“Monitoring biedt ons veel waardevolle informatie over voortgang NP Onderwijs”
De zomervakantie rammelt aan de schoolpoort, en daarmee komt een einde aan het eerste volledige schooljaar van het NP Onderwijs. Daarin zijn niet alleen bergen werk verzet, maar is ook heel veel informatie verzameld over hoe scholen en leerlingen ervoor staan, en hoe het gaat met de uitvoering van het programma. Ook komend schooljaar wordt er weer uitgebreid gemonitord. Annemieke Kolle, trekker monitoring en onderzoek NP Onderwijs bij het ministerie van OCW, vertelt waarom dat zo belangrijk is en wat er met al die verzamelde informatie gebeurt.

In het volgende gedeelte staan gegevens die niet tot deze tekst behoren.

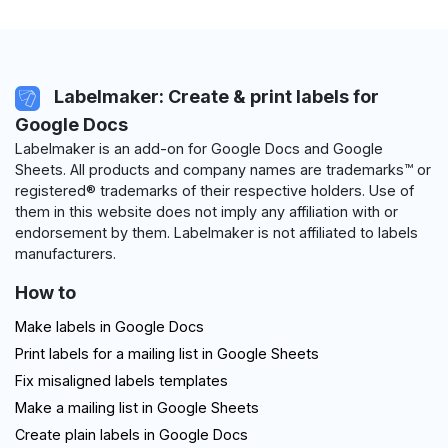
Labelmaker: Create & print labels for
Google Docs
Labelmaker is an add-on for Google Docs and Google
Sheets. All products and company names are trademarks™ or
registered® trademarks of their respective holders. Use of
them in this website does not imply any affiliation with or
endorsement by them. Labelmaker is not affiliated to labels
manufacturers.
How to
Make labels in Google Docs
Print labels for a mailing list in Google Sheets
Fix misaligned labels templates
Make a mailing list in Google Sheets
Create plain labels in Google Docs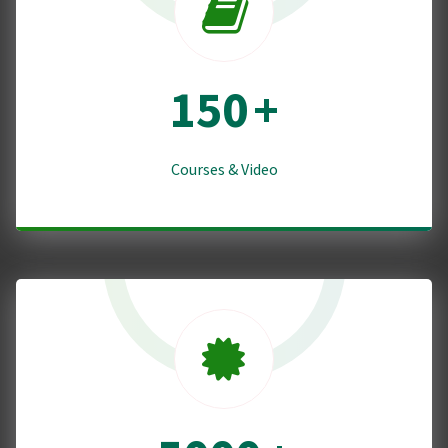
150
+
Courses & Video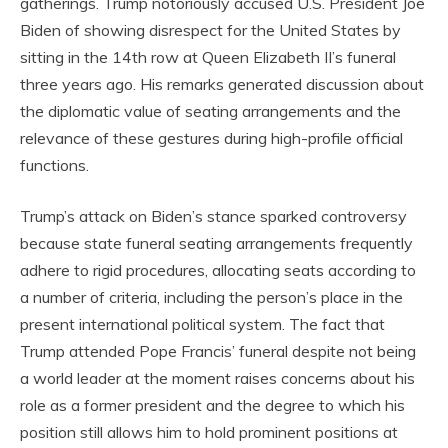
gatherings. Trump notoriously accused U.S. President Joe
Biden of showing disrespect for the United States by
sitting in the 14th row at Queen Elizabeth II’s funeral
three years ago. His remarks generated discussion about
the diplomatic value of seating arrangements and the
relevance of these gestures during high-profile official
functions.
Trump’s attack on Biden’s stance sparked controversy
because state funeral seating arrangements frequently
adhere to rigid procedures, allocating seats according to
a number of criteria, including the person’s place in the
present international political system. The fact that
Trump attended Pope Francis’ funeral despite not being
a world leader at the moment raises concerns about his
role as a former president and the degree to which his
position still allows him to hold prominent positions at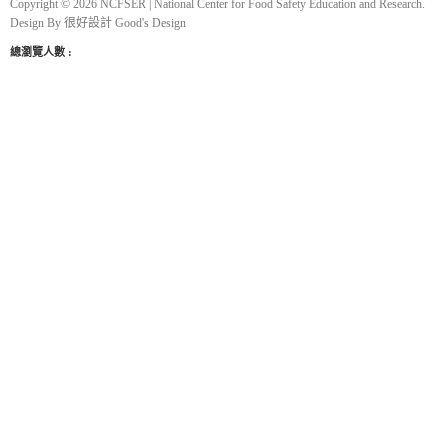
Copyright © 2026 NCFSER | National Center for Food Safety Education and Research.
Design By
很好設計 Good's Design
總瀏覽人數 :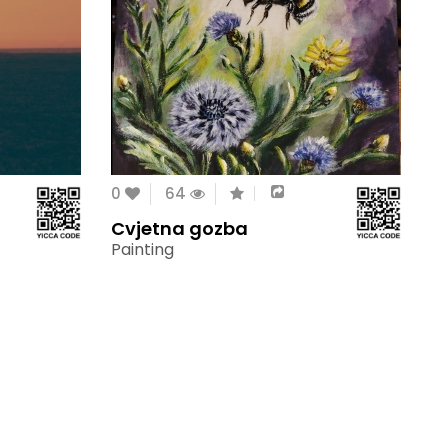
0
64
Cvjetna gozba
Painting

Voortgangscijfers vertellen maar een deel van het verhaal
Een week voor de lessen na de zomer weer van start gaan, krijgen alle schoolleiders een oproep om mee te doen aan de peiling bij het begin van het nieuwe schooljaar. “Daarin vragen we ze om te vertellen hoe de uitvoering van het NP Onderwijs vorig jaar voor hen is verlopen, wat zij bij hun leerlingen aan brede ontwikkelingen zien en wat hun plannen voor het komende schooljaar zijn,” vertelt Annemieke. “Dat maakt deel uit van een intensief monitoringsprogramma rond het NP Onderwijs, dat we hebben opgezet om alle ontwikkelingen op landelijk niveau goed te kunnen volgen. Dat programma biedt ons veel waardevolle informatie.”
Het ministerie analyseert in het kader van het NP Onderwijs ook gegevens die via al bestaande bronnen beschikbaar zijn, bijvoorbeeld over leerprestaties en over de doorstroom van leerlingen. Die cijfers vertellen echter maar een deel van het verhaal, zegt Annemieke. “Voor een volledig en actueel beeld over de voortgang kunnen we niet zonder de waarnemingen en ervaringen van schoolleiders, leerkrachten, ouders én leerlingen. Daarom benaderen we hun tijdens de looptijd van het programma verschillende keren om aan het onderzoek mee te doen. Soms is dat met een korte vragenlijst, soms vragen we ze deel te nemen aan een casestudy, en een andere keer gaan we met een focusgroep echt de diepte in.”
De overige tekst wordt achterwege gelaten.